Chief Whip wanted to ‘bring down Coalition’ says Ferris
Ousted Labour TD Anne Ferris has claimed her party's chief whip Emmet Stagg suggested collapsing the Coalition over the divisive abortion bill which forced her from the party.
The shock claim comes as a Sunday Independent/ Millward Brown poll finds more than half of people want the contentious Eighth Amendment of the constitution repealed to allow for terminations in cases of unwanted pregnancies.
And more worryingly for Tánaiste Joan Burton after a week of controversy over abortion, the vast majority of Labour supporters are in favour of the constitutional change.
In an exclusive interview with the Sunday Independent, Ms Ferris reveals Mr Stagg, a senior and influential Labour stalwart, said the abortion controversy "wouldn't be the worst issue to go out on" almost a week before she was forced from the parliamentary party for voting with her conscience.
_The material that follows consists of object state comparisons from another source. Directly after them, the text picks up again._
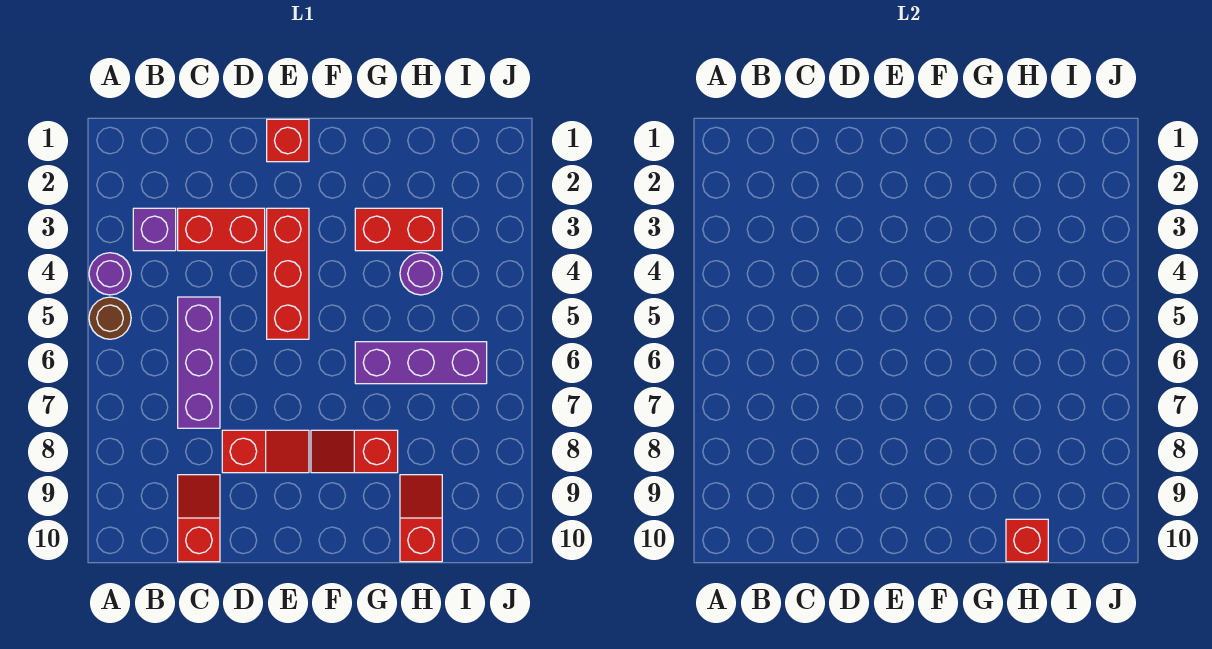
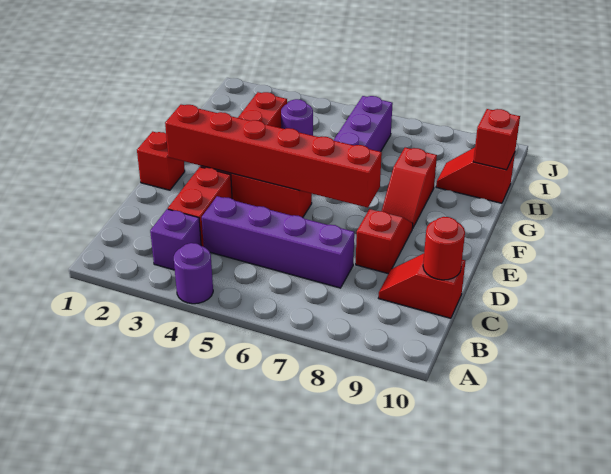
brown round brick A5 level 1 -> none
purple brick C5:C7 level 1 -> purple brick C4:C7 level 1
none -> red round brick C10 level 2
none -> red brick E2:E7 level 2

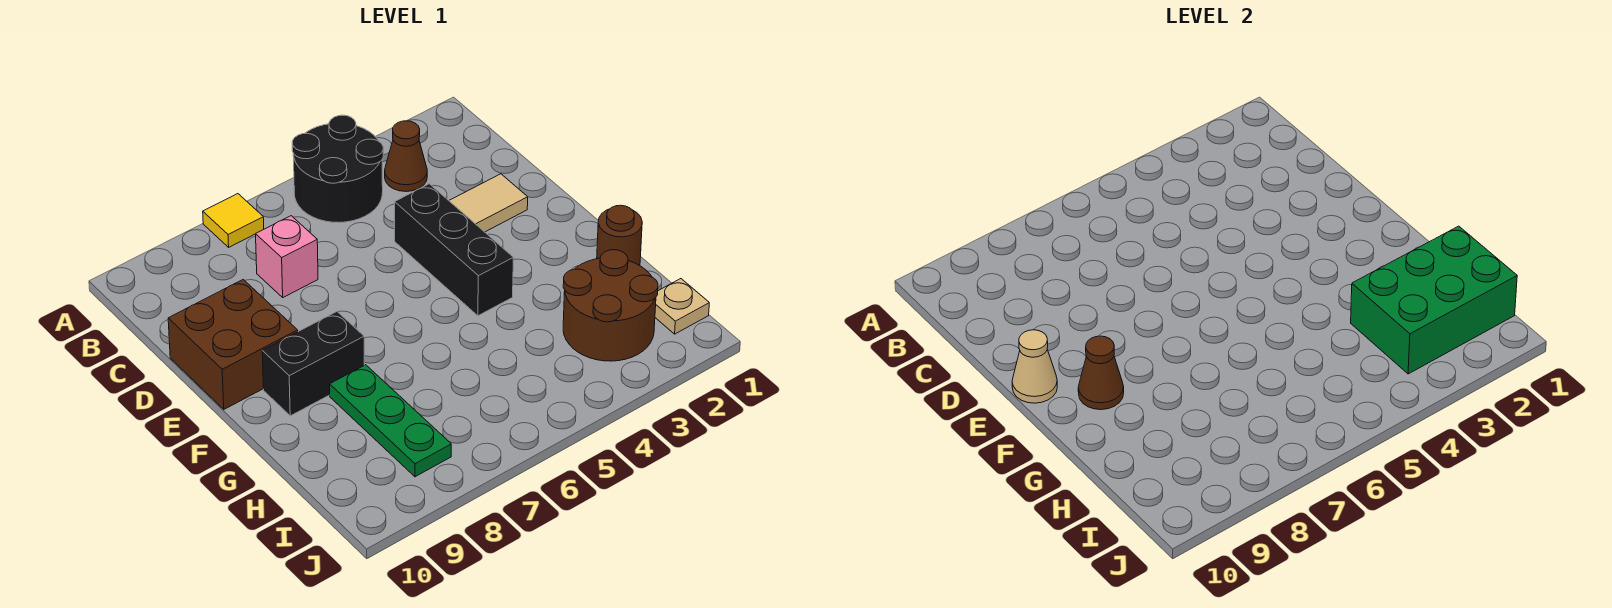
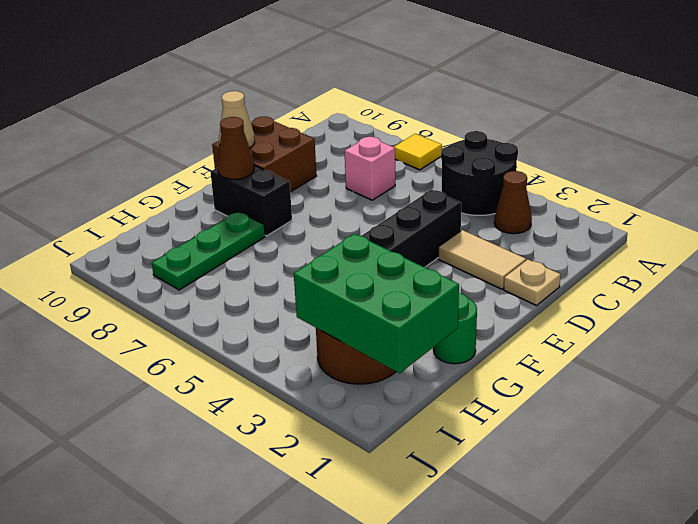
brown round brick G1 level 1 -> green round brick G1 level 1
tan plate I1 level 1 -> tan plate D1 level 1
Mr Stagg denied he made the suggestion and claims Ms Ferris "misunderstood" his remarks in the aftermath of a debate on a bill seeking to legislate for terminations for cases of fatal foetal abnormalities.
The war of words follows a week of internal conflict for Labour which resulted in Ms Ferris losing the party whip for voting in favour of the legislation put forward by Independent TD Clare Daly.
The official line from Labour was it could not vote for the legislation because it was unconstitutional.
But speaking after her exit from the parliamentary party, Ms Ferris rounded on her former colleagues saying it was "shameful" not to support a piece of legislation that is an essential part of Labour policy.
"I honestly believe there were people in the chamber hiding behind the constitution and using it as an excuse not to deal with that bill," she told the Sunday Independent.
Ms Ferris also hit out at Labour members who are ardently pro choice but have allowed themselves to be "gagged" since they entered Government.
Ms Ferris ruled out rushing back to the party and will instead "take time" to consider her options.
"I feel in a very lonely place at the moment. They haven't been rushing to the phone to say 'how are you feeling Anne, sorry we couldn't support you'. No one has picked up the phone to ring me," she said
"I don't want to upset people because it's not my style. At the same time, I am fairly resolute that I am going to take some time out now and figure out what is the best thing for me to do for the future."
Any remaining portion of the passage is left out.